Seizures and Status Elepticus Flashcards
Classification of seizures
Seizures result from abnormal, excessive activity of the CNS and are categorized as either generalized, involving both hemispheres of the brain with loss of consciousness, or focal (partial), in which only one hemisphere is involved. Focal seizures are referred to as simple partial seizures when cognition is not impaired and as complex partial seizures when cognition is impaired. Focal seizures may generalize to involve both cerebral hemispheres, referred to as partial seizure with secondary generalization.
Presentation of seizures
- Most seizures last 1-2 minutes
- Confused for several minutes before they returned back to baseline (postictal state)
- Most common: postictal confusion that resolves while in the ED, evidence of tongue trauma from biting, and urinary or bowel incontinence.
Indications for other causes of seizure that are not the primary etiology
Patients may also have tachycardia, diaphoresis, tremulousness, and/or anxiety.
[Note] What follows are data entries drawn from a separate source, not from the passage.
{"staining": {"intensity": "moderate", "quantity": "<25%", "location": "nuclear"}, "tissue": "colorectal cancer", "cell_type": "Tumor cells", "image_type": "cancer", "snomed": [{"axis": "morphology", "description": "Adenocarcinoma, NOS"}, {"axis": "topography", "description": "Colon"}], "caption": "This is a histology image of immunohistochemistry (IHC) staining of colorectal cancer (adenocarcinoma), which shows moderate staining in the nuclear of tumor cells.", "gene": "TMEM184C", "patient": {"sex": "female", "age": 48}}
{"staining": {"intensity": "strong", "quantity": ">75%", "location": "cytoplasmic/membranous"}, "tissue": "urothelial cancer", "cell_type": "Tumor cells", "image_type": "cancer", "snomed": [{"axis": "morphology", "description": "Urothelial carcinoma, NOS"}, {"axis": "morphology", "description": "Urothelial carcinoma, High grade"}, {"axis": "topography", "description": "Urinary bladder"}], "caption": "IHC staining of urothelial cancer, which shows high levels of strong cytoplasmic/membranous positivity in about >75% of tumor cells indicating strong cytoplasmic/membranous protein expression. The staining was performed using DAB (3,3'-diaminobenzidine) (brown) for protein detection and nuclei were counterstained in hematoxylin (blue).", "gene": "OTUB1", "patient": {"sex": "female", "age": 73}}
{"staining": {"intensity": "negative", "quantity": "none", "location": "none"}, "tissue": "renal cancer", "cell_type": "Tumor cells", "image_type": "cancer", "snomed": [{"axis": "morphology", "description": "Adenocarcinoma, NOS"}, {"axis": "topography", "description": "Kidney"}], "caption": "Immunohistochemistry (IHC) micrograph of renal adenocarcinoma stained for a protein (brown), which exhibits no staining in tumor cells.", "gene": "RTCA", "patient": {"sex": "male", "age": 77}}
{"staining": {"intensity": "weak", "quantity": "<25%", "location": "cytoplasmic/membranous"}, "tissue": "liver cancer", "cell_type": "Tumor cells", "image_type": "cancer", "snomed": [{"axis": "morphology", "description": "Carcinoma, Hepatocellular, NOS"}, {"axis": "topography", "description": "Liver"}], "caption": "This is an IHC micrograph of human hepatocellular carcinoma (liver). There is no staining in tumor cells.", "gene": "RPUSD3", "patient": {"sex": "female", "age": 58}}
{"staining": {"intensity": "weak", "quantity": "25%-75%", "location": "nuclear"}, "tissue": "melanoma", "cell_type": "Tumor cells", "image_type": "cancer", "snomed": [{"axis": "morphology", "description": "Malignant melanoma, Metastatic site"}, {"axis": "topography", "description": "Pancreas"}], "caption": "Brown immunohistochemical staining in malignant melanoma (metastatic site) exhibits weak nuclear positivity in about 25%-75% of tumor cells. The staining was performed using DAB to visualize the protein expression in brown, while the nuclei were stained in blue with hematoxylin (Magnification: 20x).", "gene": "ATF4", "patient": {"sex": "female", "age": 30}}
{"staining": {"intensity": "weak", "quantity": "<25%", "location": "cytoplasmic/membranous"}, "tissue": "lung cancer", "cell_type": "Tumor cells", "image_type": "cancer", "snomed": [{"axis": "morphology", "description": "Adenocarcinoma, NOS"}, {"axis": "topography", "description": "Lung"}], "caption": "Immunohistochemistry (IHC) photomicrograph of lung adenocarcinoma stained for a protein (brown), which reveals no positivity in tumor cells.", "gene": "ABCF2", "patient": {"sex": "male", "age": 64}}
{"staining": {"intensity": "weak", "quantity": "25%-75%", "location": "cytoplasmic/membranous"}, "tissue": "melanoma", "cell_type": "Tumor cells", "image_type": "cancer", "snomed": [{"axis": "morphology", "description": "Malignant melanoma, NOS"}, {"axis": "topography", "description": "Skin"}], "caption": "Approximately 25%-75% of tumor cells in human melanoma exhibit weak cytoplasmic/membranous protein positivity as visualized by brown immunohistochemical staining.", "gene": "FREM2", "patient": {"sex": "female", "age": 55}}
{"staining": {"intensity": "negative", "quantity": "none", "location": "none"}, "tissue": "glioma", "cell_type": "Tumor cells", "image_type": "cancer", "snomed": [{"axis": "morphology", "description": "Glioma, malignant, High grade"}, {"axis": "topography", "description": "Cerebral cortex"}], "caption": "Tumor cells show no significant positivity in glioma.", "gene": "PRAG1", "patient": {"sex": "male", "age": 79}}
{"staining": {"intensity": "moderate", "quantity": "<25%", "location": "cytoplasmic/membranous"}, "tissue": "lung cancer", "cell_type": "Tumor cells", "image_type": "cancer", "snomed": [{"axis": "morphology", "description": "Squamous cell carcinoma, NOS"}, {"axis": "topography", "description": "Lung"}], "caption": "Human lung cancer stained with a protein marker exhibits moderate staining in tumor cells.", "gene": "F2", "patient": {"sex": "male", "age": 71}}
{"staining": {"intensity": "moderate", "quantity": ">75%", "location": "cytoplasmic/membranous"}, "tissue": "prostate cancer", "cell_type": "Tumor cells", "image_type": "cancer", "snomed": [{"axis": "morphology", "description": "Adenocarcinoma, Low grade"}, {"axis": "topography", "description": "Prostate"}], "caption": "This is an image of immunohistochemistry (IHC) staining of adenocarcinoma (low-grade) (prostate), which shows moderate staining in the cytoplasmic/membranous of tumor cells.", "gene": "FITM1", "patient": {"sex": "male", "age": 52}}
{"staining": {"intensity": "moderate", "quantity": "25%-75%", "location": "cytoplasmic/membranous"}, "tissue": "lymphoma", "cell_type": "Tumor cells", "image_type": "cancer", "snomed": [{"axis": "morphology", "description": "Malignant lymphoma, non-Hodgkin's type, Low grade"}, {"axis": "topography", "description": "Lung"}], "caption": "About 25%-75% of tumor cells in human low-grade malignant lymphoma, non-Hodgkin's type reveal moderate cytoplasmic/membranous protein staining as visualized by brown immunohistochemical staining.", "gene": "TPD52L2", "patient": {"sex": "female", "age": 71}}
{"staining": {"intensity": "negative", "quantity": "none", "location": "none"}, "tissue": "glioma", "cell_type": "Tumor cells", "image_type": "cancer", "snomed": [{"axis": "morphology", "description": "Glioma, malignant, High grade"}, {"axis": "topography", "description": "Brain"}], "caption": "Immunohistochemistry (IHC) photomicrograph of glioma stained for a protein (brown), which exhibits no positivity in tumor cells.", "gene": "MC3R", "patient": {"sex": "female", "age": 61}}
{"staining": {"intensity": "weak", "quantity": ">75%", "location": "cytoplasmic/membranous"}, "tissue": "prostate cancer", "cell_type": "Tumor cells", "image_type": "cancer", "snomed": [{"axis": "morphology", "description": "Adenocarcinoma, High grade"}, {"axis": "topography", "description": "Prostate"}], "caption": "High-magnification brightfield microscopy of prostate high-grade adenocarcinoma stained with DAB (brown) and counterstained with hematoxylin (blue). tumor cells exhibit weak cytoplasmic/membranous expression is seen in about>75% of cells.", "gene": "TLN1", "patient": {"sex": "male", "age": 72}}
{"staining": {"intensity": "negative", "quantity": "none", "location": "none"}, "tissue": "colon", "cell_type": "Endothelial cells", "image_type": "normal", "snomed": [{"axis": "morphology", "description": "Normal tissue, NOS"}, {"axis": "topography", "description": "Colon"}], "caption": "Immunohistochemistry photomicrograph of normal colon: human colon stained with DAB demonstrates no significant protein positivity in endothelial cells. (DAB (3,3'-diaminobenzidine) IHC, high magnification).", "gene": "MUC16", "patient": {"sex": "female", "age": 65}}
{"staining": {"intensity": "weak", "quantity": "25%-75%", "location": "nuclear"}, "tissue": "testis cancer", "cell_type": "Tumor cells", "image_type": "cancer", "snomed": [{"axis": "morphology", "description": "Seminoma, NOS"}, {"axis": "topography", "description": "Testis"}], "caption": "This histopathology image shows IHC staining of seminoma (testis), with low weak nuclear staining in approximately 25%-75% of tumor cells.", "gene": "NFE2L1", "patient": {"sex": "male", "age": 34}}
These findings may suggest alcohol withdrawal, drug use, or hypoglycemia as possible causes of seizure.
What is status epileptics?
- Status epilepticus is present in any patient with a seizure of greater than 5 minutes duration, or 2 or more seizures in a row without a return to baseline.
- Physical exam may reveal a twitching/seizing limb, but absence of visible convulsions does not rule out ongoing seizure activity in the patient with a depressed mental status
Patients with a primary seizure disorder are more prone to seize in the setting of:
Medical noncompliance (most common cause of recurrent seizure)
Sleep deprivation
Emotional or physical stress
Etiologies of secondary, or reactive, seizures include:
Hypoglycemia (most common cause of reactive seizure) Hyponatremia Alcohol withdrawal Trauma Drugs/Toxins Tumor Infection (e.g., meningitis, encephalitis, CNS abscess) Eclampsia
Diagnoses that mimic seizures:
Pseudoseizure
Syncope
For new-onset, first-time seizure, the only lab values routinely recommended
chemistry panel (for sodium and glucose) and a pregnancy test.
Labs for patients with status epilepticus
Patients in status epilepticus should receive a more complete laboratory profile including LP to identify possible underlying causes.
When to get a CT?
- Every patient with a new-onset seizure should undergo head CT to rule-out intracranial lesions.
- Patients with recurrent seizures should undergo head CT scan if they have a change in their seizure pattern
- All patients in status epilepticus should undergo head CT once stabilized.
When should an LP be done?
LP should be considered for any patient with status epilepticus, severe headache, fever, persistent altered mental status, or immunocompromised state (especially HIV). Head CT scan should be performed prior to LP to rule out an intracranial lesion that may cause herniation during LP.
When to get an MRI?
Every patient with a new-onset, first-time seizure should receive an MRI as part of their work-up, but this is typically done in the outpatient setting.
When to get an EEG?
All patients with a new-onset, first-time seizure should also receive an EEG as part of their outpatient work-up.
Patients in status epilepticus need emergent, continuous EEG monitoring to ensure that they are truly no longer seizing.
Alcohol withdrawal seizures
Patients that present with seizures from alcohol withdrawal (delirium tremens) may present with anxiety, tremulousness, and altered mental status. Patients in alcohol will have abnormal vital signs including tachycardia, hypertension, hyperthermia and tachypnea. This is predominantly a clinical diagnosis. An elevated blood alcohol level does not rule out this diagnosis as chronic alcoholics may seize at any blood level.
Eclampsia
Clues to the diagnosis include vision complaints, edema of the face, hands, and feet, proteinuria on urine analysis, and hypertension.